(WHAT YOU ARE ASKED TO DO):
All entries are to be transcribed exactly. Pictures are not part of the copy.

Top of LISTED ENTRIES

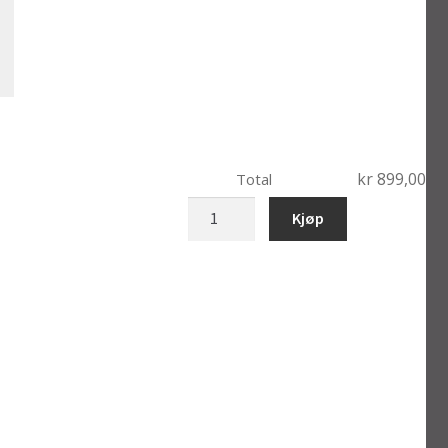
kr 899,00
Total
10-
Kjøp
254
antall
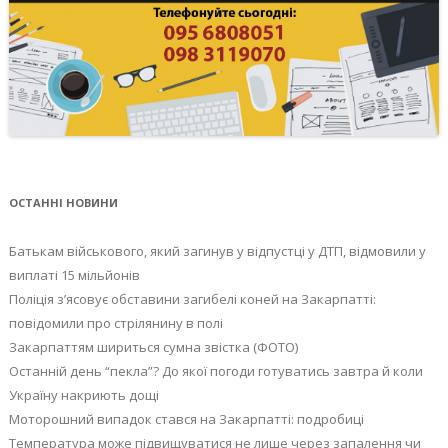
ОСТАННІ НОВИНИ
Батькам військового, який загинув у відпустці у ДТП, відмовили у
виплаті 15 мільйонів
Поліція з’ясовує обставини загибелі коней на Закарпатті:
повідомили про стрілянину в полі
Закарпаттям шириться сумна звістка (ФОТО)
Останній день “пекла”? До якої погоди готуватись завтра й коли
Україну накриють дощі
Моторошний випадок стався на Закарпатті: подробиці
Температура може підвищуватися не лише через запалення чи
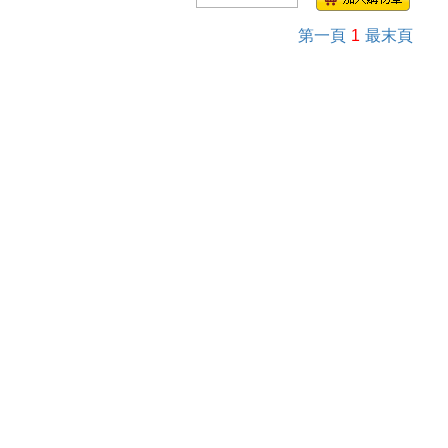
第一頁
1
最末頁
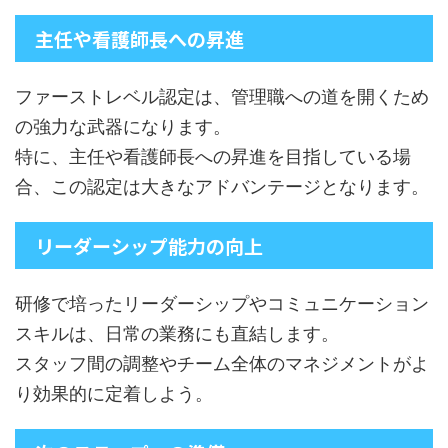
主任や看護師長への昇進
ファーストレベル認定は、管理職への道を開くため
の強力な武器になります。
特に、主任や看護師長への昇進を目指している場
合、この認定は大きなアドバンテージとなります。
リーダーシップ能力の向上
研修で培ったリーダーシップやコミュニケーション
スキルは、日常の業務にも直結します。
スタッフ間の調整やチーム全体のマネジメントがよ
り効果的に定着しよう。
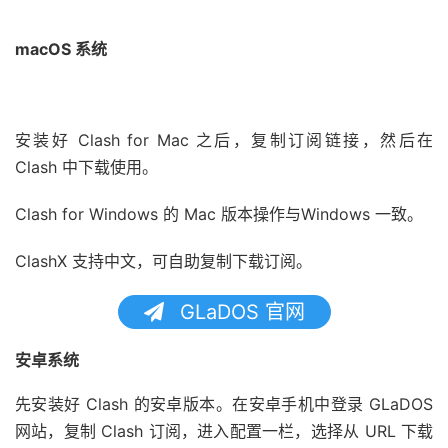
macOS 系统
安装好 Clash for Mac 之后，复制订阅链接，然后在
Clash 中下载使用。
Clash for Windows 的 Mac 版本操作与Windows 一致。
ClashX 支持中文，可自助复制下载订阅。
GLaDOS 官网
安卓系统
先安装好 Clash 的安卓版本。在安卓手机中登录 GLaDOS
网站，复制 Clash 订阅，进入配置一栏，选择从 URL 下载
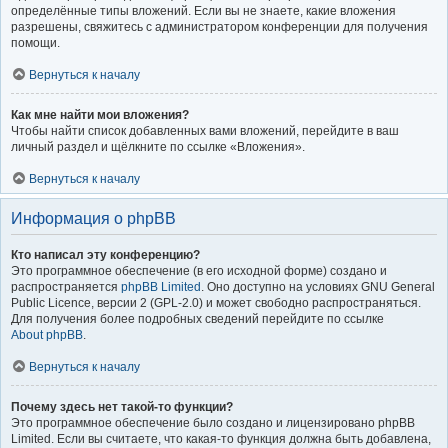
определённые типы вложений. Если вы не знаете, какие вложения
разрешены, свяжитесь с администратором конференции для получения
помощи.
Вернуться к началу
Как мне найти мои вложения?
Чтобы найти список добавленных вами вложений, перейдите в ваш
личный раздел и щёлкните по ссылке «Вложения».
Вернуться к началу
Информация о phpBB
Кто написал эту конференцию?
Это программное обеспечение (в его исходной форме) создано и
распространяется
phpBB Limited
. Оно доступно на условиях GNU General
Public Licence, версии 2 (GPL-2.0) и может свободно распространяться.
Для получения более подробных сведений перейдите по ссылке
About phpBB
.
Вернуться к началу
Почему здесь нет такой-то функции?
Это программное обеспечение было создано и лицензировано phpBB
Limited. Если вы считаете, что какая-то функция должна быть добавлена,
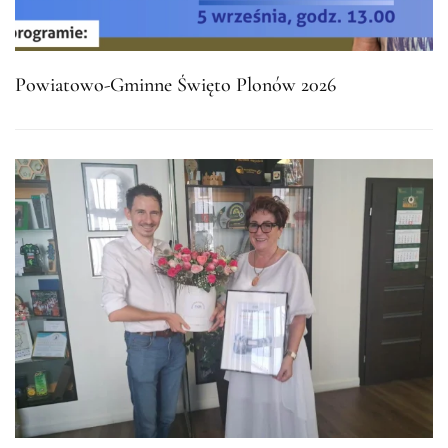
Powiatowo-Gminne Święto Plonów 2026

Bottom of LISTED ENTRIES

(TASK ANSWER):
kr 899,00
Total
10-
Kjøp
254
antall
ОСТАННІ НОВИНИ
Батькам військового, який загинув у відпустці у ДТП, відмовили у
виплаті 15 мільйонів
Поліція з’ясовує обставини загибелі коней на Закарпатті:
повідомили про стрілянину в полі
Закарпаттям шириться сумна звістка (ФОТО)
Останній день “пекла”? До якої погоди готуватись завтра й коли
Україну накриють дощі
Моторошний випадок стався на Закарпатті: подробиці
Температура може підвищуватися не лише через запалення чи
第一頁
1
最末頁
主任や看護師長への昇進
ファーストレベル認定は、管理職への道を開くため
の強力な武器になります。
特に、主任や看護師長への昇進を目指している場
合、この認定は大きなアドバンテージとなります。
リーダーシップ能力の向上
研修で培ったリーダーシップやコミュニケーション
スキルは、日常の業務にも直結します。
スタッフ間の調整やチーム全体のマネジメントがよ
り効果的に定着しよう。
macOS 系统
安装好 Clash for Mac 之后，复制订阅链接，然后在
Clash 中下载使用。
Clash for Windows 的 Mac 版本操作与Windows 一致。
ClashX 支持中文，可自助复制下载订阅。
GLaDOS 官网
安卓系统
先安装好 Clash 的安卓版本。在安卓手机中登录 GLaDOS
网站，复制 Clash 订阅，进入配置一栏，选择从 URL 下载
определённые типы вложений. Если вы не знаете, какие вложения
разрешены, свяжитесь с администратором конференции для получения
помощи.
Вернуться к началу
Как мне найти мои вложения?
Чтобы найти список добавленных вами вложений, перейдите в ваш
личный раздел и щёлкните по ссылке «Вложения».
Вернуться к началу
Информация о phpBB
Кто написал эту конференцию?
Это программное обеспечение (в его исходной форме) создано и
распространяется
phpBB Limited
. Оно доступно на условиях GNU General
Public Licence, версии 2 (GPL-2.0) и может свободно распространяться.
Для получения более подробных сведений перейдите по ссылке
About phpBB
.
Вернуться к началу
Почему здесь нет такой-то функции?
Это программное обеспечение было создано и лицензировано phpBB
Limited. Если вы считаете, что какая-то функция должна быть добавлена,
Powiatowo-Gminne Święto Plonów 2026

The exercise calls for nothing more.